##### EXCERPT

That looks like an ABI breakage combined with a shared GEM_HOME. ext/puma_http11/puma_http11.c:474 from puma-3.11.4 is a call to rb_define_module, however the error mentions rb_define_module_under. Since puma_http11.so is a shared library, it does not contain hardcoded addresses for the CRuby C functions that it calls, instead it has empty place-holder symbols for them which are dynamically resolved once the shared library is loaded into the Ruby process. I am guessing this C function was added to a later version of TruffleRuby?

$  nm -D extensions/x86_64-linux/20.3.0/puma-3.11.4/puma/puma_http11.so  | grep rb_define_module_under
                 U rb_define_module_under

Would it be possible for TruffleRuby to define it's own CRuby ABI version and override RubyGems to use it, instead of RbConfig::CONFIG['version'] / RUBY_ENGINE_VERSION, and only incremented when CRuby C functions/types/structs are added or changed? While this would not protect against every corner-case of shared $GEM_HOMEs between TruffleRuby versions, but it would make the directory structure more correct and provide some protection against ABI breakages. Having a unique ABI version for every release, even if nothing in the CRuby C ABI has changed, would make it difficult to upgrade TruffleRuby in-place (like via a package manager) without running gem pristin --extensions on any pre-installed gems (regardless they were installed into the GEM_ROOT or a GEM_HOME); this is also why ABI versions were created, to provide binary compatibility and continuity between version releases.

##########

WORK INSTRUCTIONS>
Answer these questions from the forum post above:
(a) Which function is called at line 474 of ext/puma_http11/puma_http11.c in puma-3.11.4?
(b) What does the shared library contain in place of hardcoded addresses for the CRuby C functions it calls?
(c) Why does the post say ABI versions were created?

##### RECORDS SUPPLIED

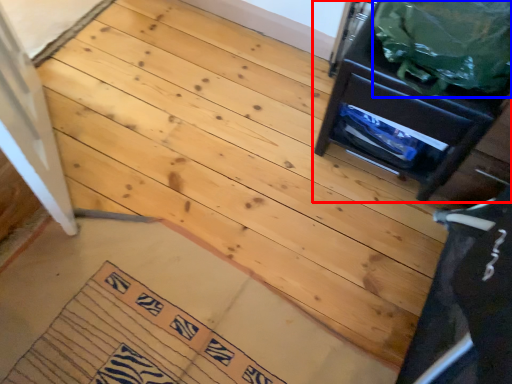
Question: Which object appears closest to the camera in this image, furniture (highlighted by a red box) or garbage (highlighted by a blue box)?

Choices:
 (A) furniture
 (B) garbage

Answer: (B)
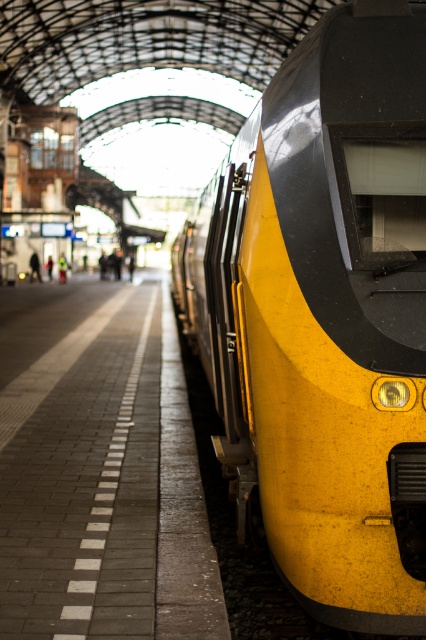
Question: Is yellow matte train at right to the right of brick platform at center from the viewer's perspective?

Choices:
 (A) no
 (B) yes

Answer: (B)

Question: Can you confirm if yellow matte train at right is positioned below brick platform at center?

Choices:
 (A) yes
 (B) no

Answer: (A)

Question: Which point is closer to the camera taking this photo?

Choices:
 (A) (120, 396)
 (B) (299, 195)

Answer: (B)

Question: Which point is closer to the camera taking this photo?

Choices:
 (A) (6, 428)
 (B) (417, 364)

Answer: (B)

Question: Can you confirm if yellow matte train at right is positioned below brick platform at center?

Choices:
 (A) yes
 (B) no

Answer: (A)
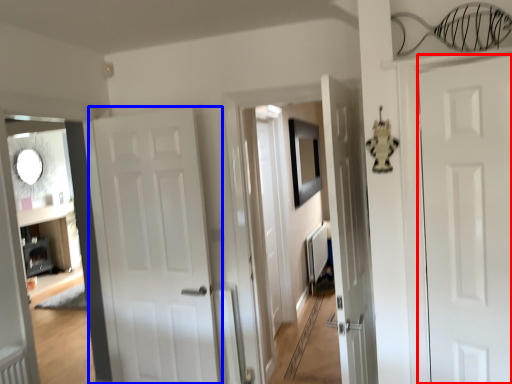
Question: Which point is closer to the camera, door (highlighted by a red box) or door (highlighted by a blue box)?

Choices:
 (A) door
 (B) door

Answer: (A)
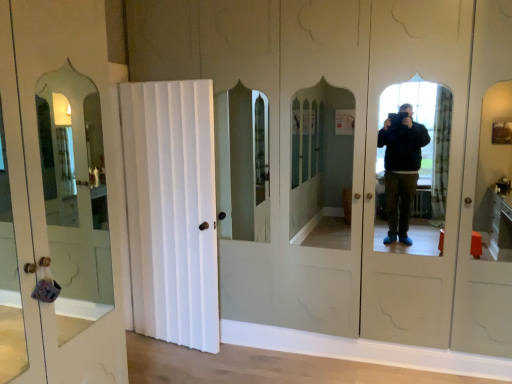
What do you see at coordinates (172, 210) in the screenshot? I see `white wood door at center, positioned as the 1th door in right-to-left order` at bounding box center [172, 210].

Identify the location of white wood door at center, positioned as the 1th door in right-to-left order. This screenshot has width=512, height=384. (172, 210).

What is the approximate height of white wood door at center, which is the second door from left to right?

It is 1.98 meters.

Where is `white wooden door at left, the 1th door from the left`? white wooden door at left, the 1th door from the left is located at coordinates (59, 194).

Describe the element at coordinates (59, 194) in the screenshot. I see `white wooden door at left, positioned as the 2th door in right-to-left order` at that location.

What is the approximate height of white wooden door at left, the 1th door from the left?

white wooden door at left, the 1th door from the left, is 6.94 feet tall.

Locate an element on the screen. white wood door at center, which is the second door from left to right is located at coordinates point(172,210).

Considering the positions of objects white wood door at center, which is the second door from left to right, and white wooden door at left, the 1th door from the left, in the image provided, who is more to the left, white wood door at center, which is the second door from left to right, or white wooden door at left, the 1th door from the left,?

From the viewer's perspective, white wooden door at left, the 1th door from the left, appears more on the left side.

Who is more distant, white wood door at center, which is the second door from left to right, or white wooden door at left, the 1th door from the left?

Positioned behind is white wood door at center, which is the second door from left to right.

Is point (206, 275) positioned in front of point (34, 184)?

No, it is not.

From the image's perspective, which object appears higher, white wood door at center, which is the second door from left to right, or white wooden door at left, the 1th door from the left?

white wooden door at left, the 1th door from the left, appears higher in the image.

From a real-world perspective, is white wood door at center, which is the second door from left to right, physically below white wooden door at left, positioned as the 2th door in right-to-left order?

Correct, in the physical world, white wood door at center, which is the second door from left to right, is lower than white wooden door at left, positioned as the 2th door in right-to-left order.

Can you confirm if white wood door at center, positioned as the 1th door in right-to-left order, is thinner than white wooden door at left, positioned as the 2th door in right-to-left order?

In fact, white wood door at center, positioned as the 1th door in right-to-left order, might be wider than white wooden door at left, positioned as the 2th door in right-to-left order.

From their relative heights in the image, would you say white wood door at center, which is the second door from left to right, is taller or shorter than white wooden door at left, positioned as the 2th door in right-to-left order?

Clearly, white wood door at center, which is the second door from left to right, is shorter compared to white wooden door at left, positioned as the 2th door in right-to-left order.

Does white wood door at center, which is the second door from left to right, have a smaller size compared to white wooden door at left, the 1th door from the left?

Indeed, white wood door at center, which is the second door from left to right, has a smaller size compared to white wooden door at left, the 1th door from the left.

Is white wood door at center, which is the second door from left to right, completely or partially outside of white wooden door at left, the 1th door from the left?

Yes.

Consider the image. Is white wood door at center, which is the second door from left to right, directly adjacent to white wooden door at left, the 1th door from the left?

white wood door at center, which is the second door from left to right, and white wooden door at left, the 1th door from the left, are not in contact.

Could you tell me if white wood door at center, positioned as the 1th door in right-to-left order, is turned towards white wooden door at left, the 1th door from the left?

Yes, white wood door at center, positioned as the 1th door in right-to-left order, is facing white wooden door at left, the 1th door from the left.

What's the angular difference between white wood door at center, which is the second door from left to right, and white wooden door at left, positioned as the 2th door in right-to-left order,'s facing directions?

The angular difference between white wood door at center, which is the second door from left to right, and white wooden door at left, positioned as the 2th door in right-to-left order, is 98.8 degrees.

Locate an element on the screen. The image size is (512, 384). door on the left of white wood door at center, which is the second door from left to right is located at coordinates (59, 194).

Which object is positioned more to the left, white wooden door at left, the 1th door from the left, or white wood door at center, which is the second door from left to right?

white wooden door at left, the 1th door from the left.

Does white wooden door at left, positioned as the 2th door in right-to-left order, lie behind white wood door at center, positioned as the 1th door in right-to-left order?

No, it is in front of white wood door at center, positioned as the 1th door in right-to-left order.

Which is behind, point (42, 145) or point (214, 229)?

Positioned behind is point (214, 229).

From the image's perspective, which is below, white wooden door at left, the 1th door from the left, or white wood door at center, positioned as the 1th door in right-to-left order?

white wood door at center, positioned as the 1th door in right-to-left order.

From a real-world perspective, is white wooden door at left, the 1th door from the left, physically located above or below white wood door at center, which is the second door from left to right?

white wooden door at left, the 1th door from the left, is above white wood door at center, which is the second door from left to right.

Between white wooden door at left, positioned as the 2th door in right-to-left order, and white wood door at center, positioned as the 1th door in right-to-left order, which one has smaller width?

white wooden door at left, positioned as the 2th door in right-to-left order.

From their relative heights in the image, would you say white wooden door at left, positioned as the 2th door in right-to-left order, is taller or shorter than white wood door at center, which is the second door from left to right?

Clearly, white wooden door at left, positioned as the 2th door in right-to-left order, is taller compared to white wood door at center, which is the second door from left to right.

Between white wooden door at left, positioned as the 2th door in right-to-left order, and white wood door at center, which is the second door from left to right, which one has larger size?

Bigger between the two is white wooden door at left, positioned as the 2th door in right-to-left order.

Is white wooden door at left, the 1th door from the left, spatially inside white wood door at center, positioned as the 1th door in right-to-left order, or outside of it?

white wooden door at left, the 1th door from the left, is not inside white wood door at center, positioned as the 1th door in right-to-left order, it's outside.

Consider the image. Is white wooden door at left, the 1th door from the left, positioned far away from white wood door at center, which is the second door from left to right?

Yes, white wooden door at left, the 1th door from the left, is far from white wood door at center, which is the second door from left to right.

Could you tell me if white wooden door at left, the 1th door from the left, is turned towards white wood door at center, positioned as the 1th door in right-to-left order?

Yes, white wooden door at left, the 1th door from the left, is oriented towards white wood door at center, positioned as the 1th door in right-to-left order.

How many degrees apart are the facing directions of white wooden door at left, the 1th door from the left, and white wood door at center, which is the second door from left to right?

98.8 degrees.

This screenshot has height=384, width=512. I want to click on door to the left of white wood door at center, positioned as the 1th door in right-to-left order, so click(x=59, y=194).

Where is `door below the white wooden door at left, positioned as the 2th door in right-to-left order (from a real-world perspective)`? door below the white wooden door at left, positioned as the 2th door in right-to-left order (from a real-world perspective) is located at coordinates (172, 210).

I want to click on door behind the white wooden door at left, positioned as the 2th door in right-to-left order, so [172, 210].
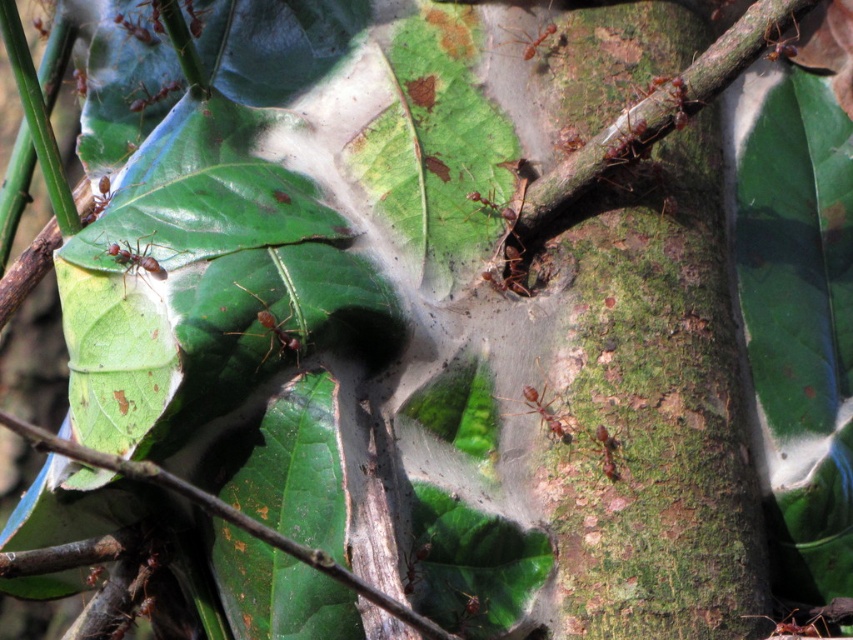
Question: Does brown matte ant at center-left appear on the left side of brown matte ant at center?

Choices:
 (A) no
 (B) yes

Answer: (B)

Question: Which object is farther from the camera taking this photo?

Choices:
 (A) brown rough twig at center
 (B) red matte ant at upper center

Answer: (B)

Question: Which point is farther to the camera?

Choices:
 (A) matte brown ant at upper left
 (B) brown glossy ant at center
 (C) brown matte ant at center-left
 (D) brown rough twig at center

Answer: (A)

Question: Where is shiny brown ant at center located in relation to brown matte ant at center in the image?

Choices:
 (A) right
 (B) left

Answer: (B)

Question: Is green rough bark at right wider than red matte ant at upper center?

Choices:
 (A) no
 (B) yes

Answer: (B)

Question: Based on their relative distances, which object is farther from the shiny brown ant at center?

Choices:
 (A) brown matte ant at center
 (B) matte brown ant at upper left
 (C) red matte ant at upper center

Answer: (C)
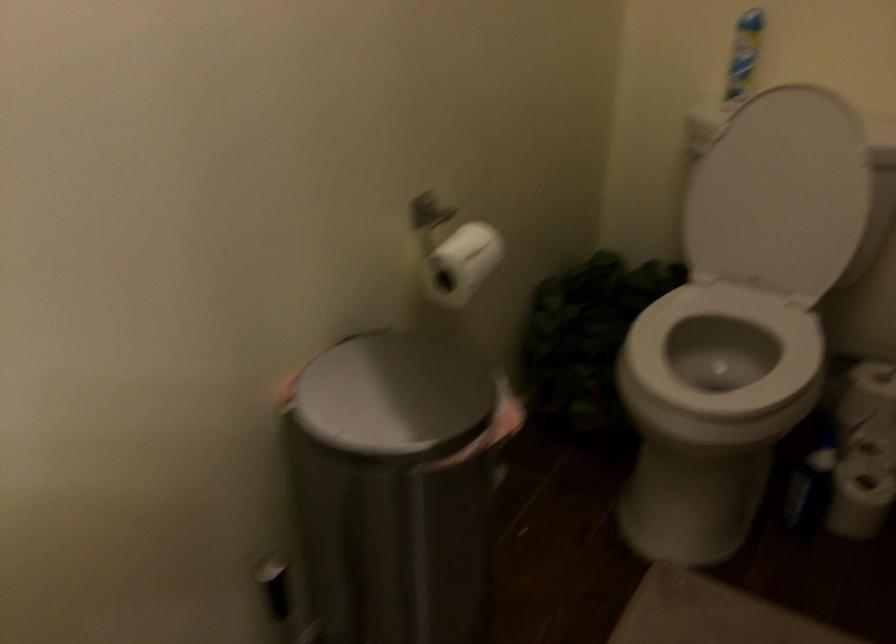
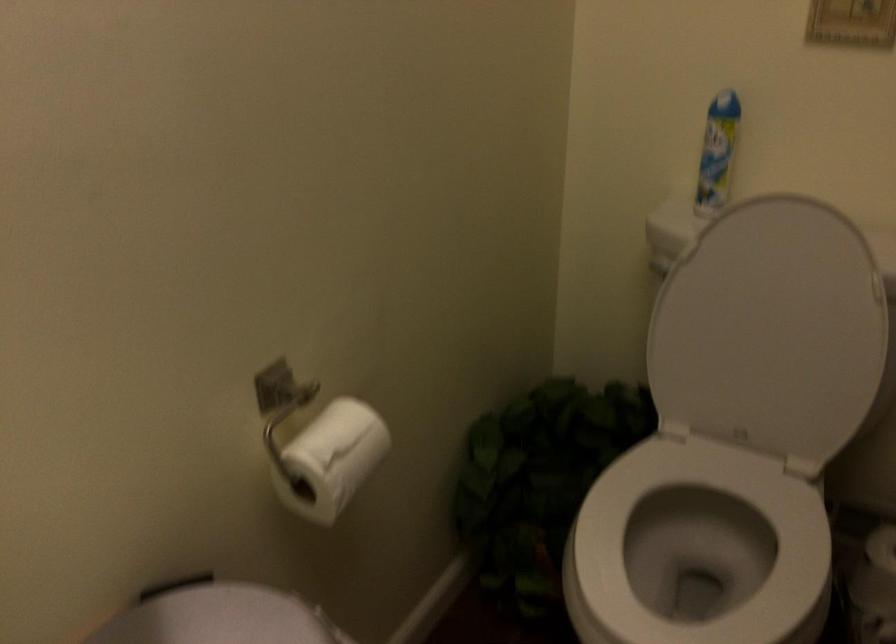
Locate, in the second image, the point that corresponds to pixel 720 373 in the first image.

(698, 547)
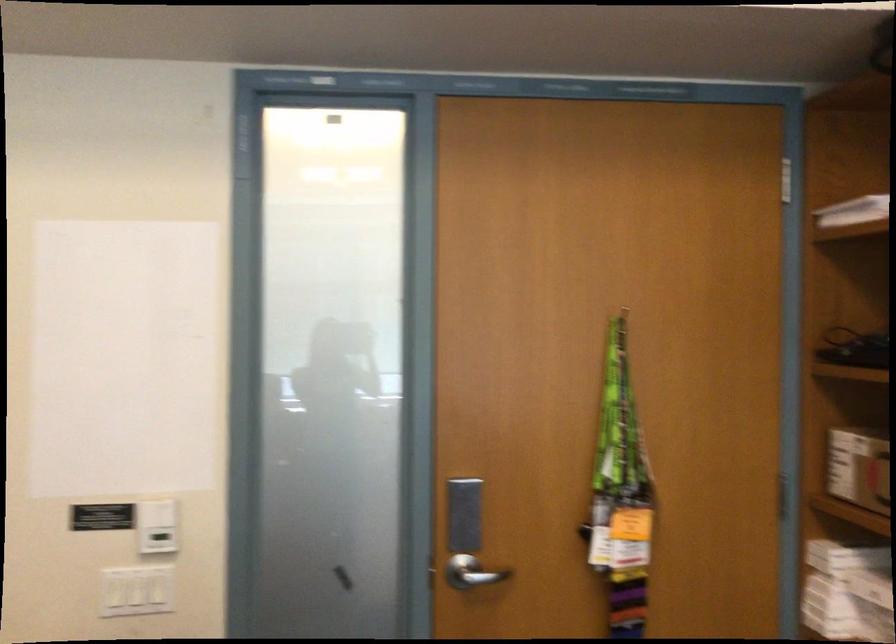
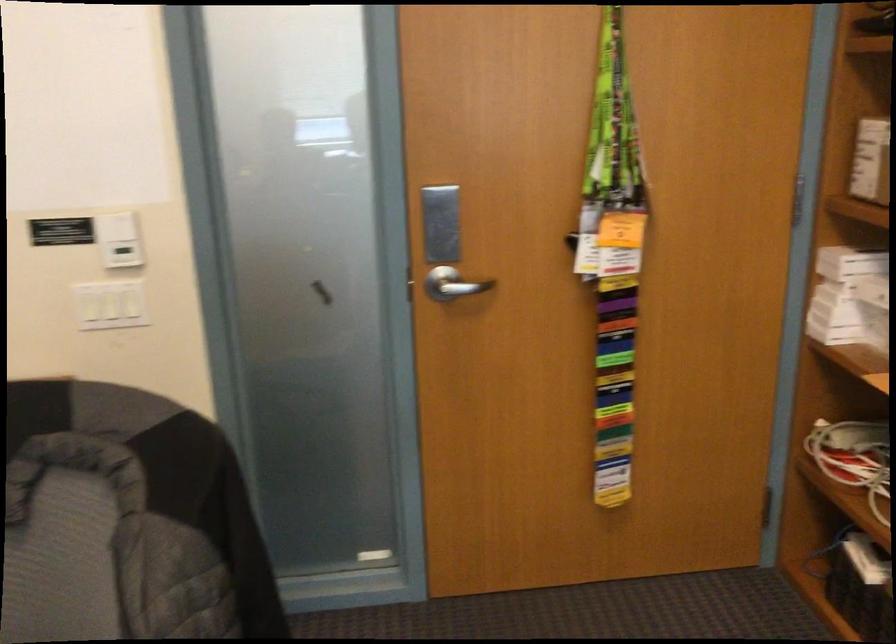
Question: The first image is from the beginning of the video and the second image is from the end. How did the camera likely rotate when shooting the video?

Choices:
 (A) Left
 (B) Right
 (C) Up
 (D) Down

Answer: (D)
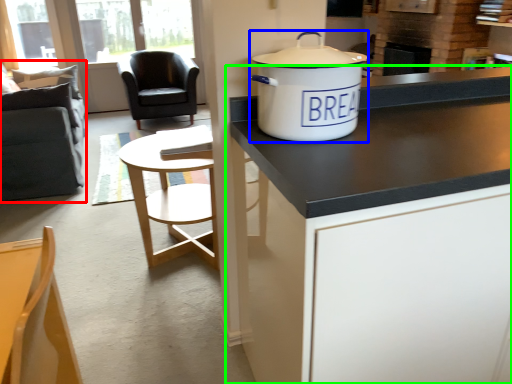
Question: Considering the real-world distances, which object is farthest from swivel chair (highlighted by a red box)? cooker (highlighted by a blue box) or cabinetry (highlighted by a green box)?

Choices:
 (A) cooker
 (B) cabinetry

Answer: (B)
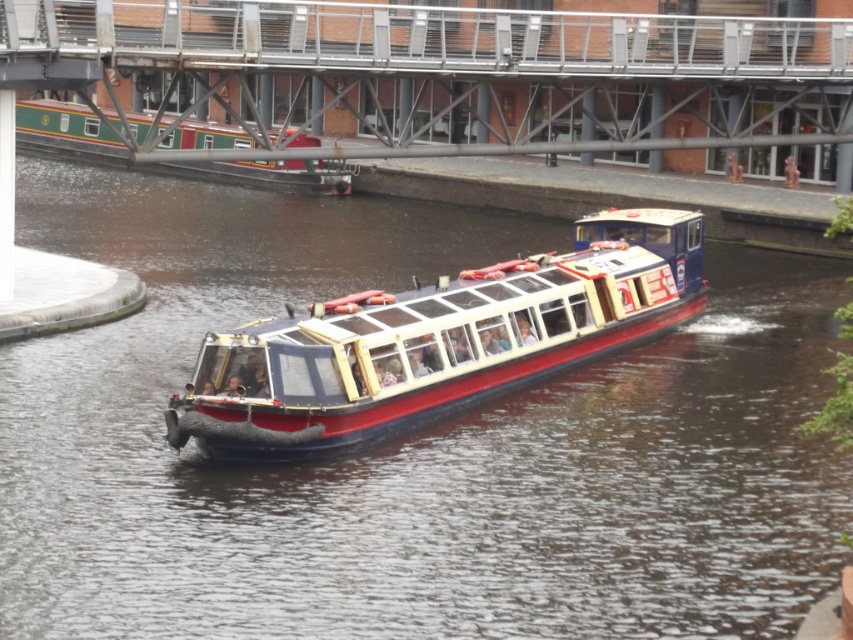
You are standing at the point with coordinates [442,81] in the canal scene. What object is located exactly at your current position?

The metallic gray bridge at upper center is located exactly at point [442,81].

You are planning to navigate a narrowboat through a lock that can only accommodate boats up to the width of the green polished wood boat at upper left. Can the red polished wood boat at center safely pass through the lock?

The red polished wood boat at center is narrower than the green polished wood boat at upper left, so it can safely pass through the lock designed for the green boat.

You are a passenger on the green polished wood boat at upper left and want to disembark at the metallic gray bridge at upper center. Which direction should you move your boat to reach the bridge?

The metallic gray bridge at upper center is to the right of the green polished wood boat at upper left, so you should move your boat to the right to reach the bridge.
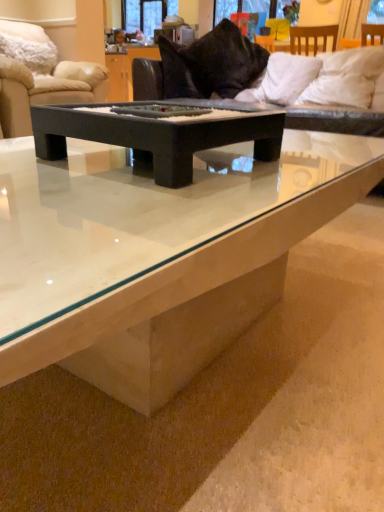
I want to click on spots to the right of black matte tray at center, the 2th coffee table in the bottom-to-top sequence, so click(299, 162).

##########

TASK RESPONSE>
(a) rb_define_module.
(b) Empty place-holder symbols, which are dynamically resolved once the shared library is loaded into the Ruby process.
(c) To provide binary compatibility and continuity between version releases.